At a time when educators’ jobs have become more difficult because of the pandemic, Indiana’s largest teachers union is calling on lawmakers to restore the right to bargain over working conditions, such as hours, prep time, and class sizes.
The Indiana State Teachers Association, which represents nearly 40,000 educators, said that some districts are deciding how to respond to the coronavirus without substantive input from educators. If unions had the right to bargain for better working conditions, more teachers would have a voice in those decisions.

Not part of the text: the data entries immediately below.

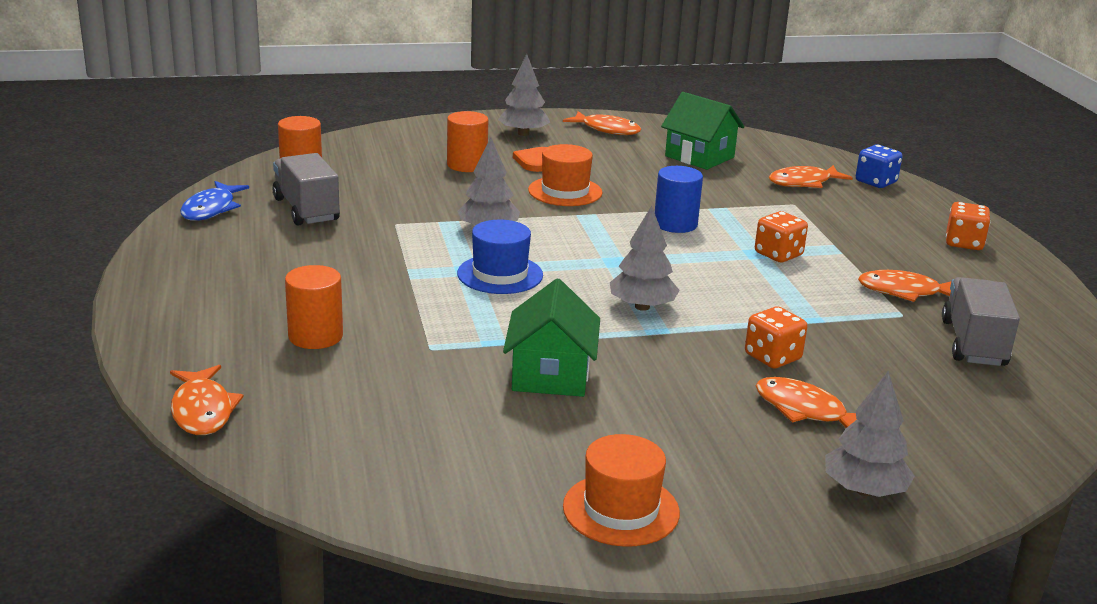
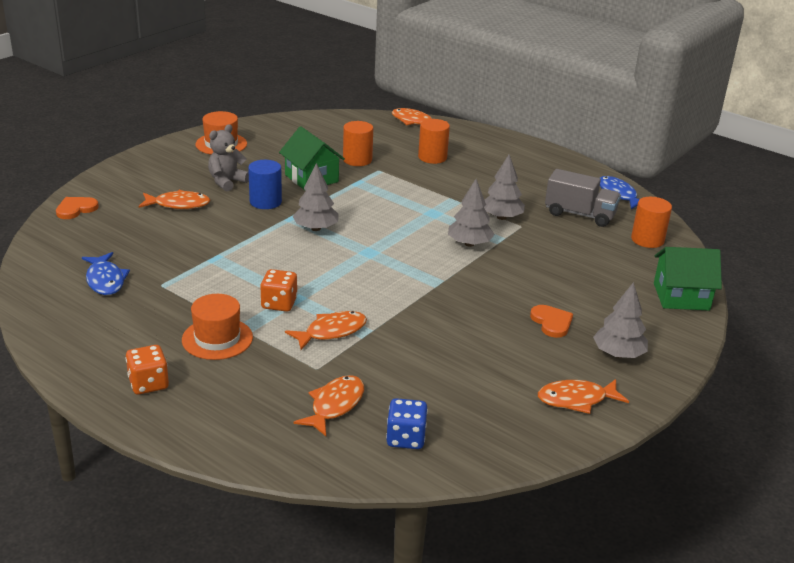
camera: 140 degrees right, 5 degrees up
(467, 165) = (582, 294): orange cylinder -> orange cylinder (357, 160)
(500, 274) = (413, 217): blue hat -> none
(565, 191) = (483, 299): orange hat -> orange hat (217, 338)
(675, 224) = (374, 301): blue cylinder -> blue cylinder (265, 202)
(691, 421) = (227, 182): none -> grey teddy bear
(699, 157) = (455, 399): green house -> green house (681, 296)
(772, 357) = (217, 226): orange dice -> none
(864, 490) = (128, 181): grey tree -> grey tree (501, 217)
(875, 182) = (274, 444): blue dice -> blue dice (406, 438)
(904, 292) = (170, 306): orange fish -> orange fish (331, 332)
(973, 343) = (105, 280): grey truck -> blue fish
(984, 466) = (76, 209): none -> orange heart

“The right to come together to negotiate the terms of our work allows us to create better learning conditions for our students and better workplaces for ourselves and those who will follow us as educators in the future,” ISTA President Keith Gambill said at a union press conference Monday ahead of the start of the legislative session.
The state stripped Indiana teachers unions of the right to bargain over most work conditions in 2011, as part of a controversial overhaul of collective bargaining.

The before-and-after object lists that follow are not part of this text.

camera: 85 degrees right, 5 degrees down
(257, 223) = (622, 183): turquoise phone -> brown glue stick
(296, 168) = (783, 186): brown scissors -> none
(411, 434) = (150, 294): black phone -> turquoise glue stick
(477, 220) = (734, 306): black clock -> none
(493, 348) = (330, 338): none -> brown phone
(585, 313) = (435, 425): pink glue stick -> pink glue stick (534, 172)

It’s not clear whether the Republican majority, which pushed to restrict collective bargaining, would seriously consider reinstating some bargaining rights.
At a legislative preview hosted by the Indiana Chamber of Commerce Monday, lawmakers didn’t address bargaining rights, but did touch on several other education issues, including the need to help students catch up after months of disruption in their education and how to fund virtual instruction.
The coronavirus pandemic is sparking new frustration among educators after a year of pressure on lawmakers to boost school funding and teacher pay.
Pointing to a union survey, Gambill said that 95% of teachers said their workload increased and 86% said they were more stressed during COVID.
Indianapolis teacher Jack Hesser said that while all jobs are more stressful during the pandemic, expectations of teachers have dramatically changed.
“We’ve doubled and tripled the workload given to our educators,” Hesser said. “We’ve given our teachers this impossible choice between … work outside of school for free or fail our students.”
A middle school science teacher from Richmond schools, Tiauna Washington said she spends hours each Sunday at school preparing for the week by making copies, making videos, setting up labs, and planning both in-person and virtual lessons.
“This combination of refusing to pay teachers what they are worth and expecting them to do more and more with less and less is just totally unsustainable,” Washington said.
ISTA is also continuing calls to pay Indiana teachers more, to start salaries at $40,000 per year, and for the state to increase funding for education.
The movement to increase teacher pay and education funding in Indiana gained momentum last year, but whether teachers will be able to sustain pressure on lawmakers is uncertain. A year ago, a Red for Ed rally at the statehouse drew so many teachers that districts canceled school for about half the state’s students.
Lawmakers, however, delayed substantively addressing the issue until the biannual budget is crafted in 2021. Amid the economic toll of the pandemic, the union may have a harder time winning an increase in school funding or teacher pay despite vocal support from the governor.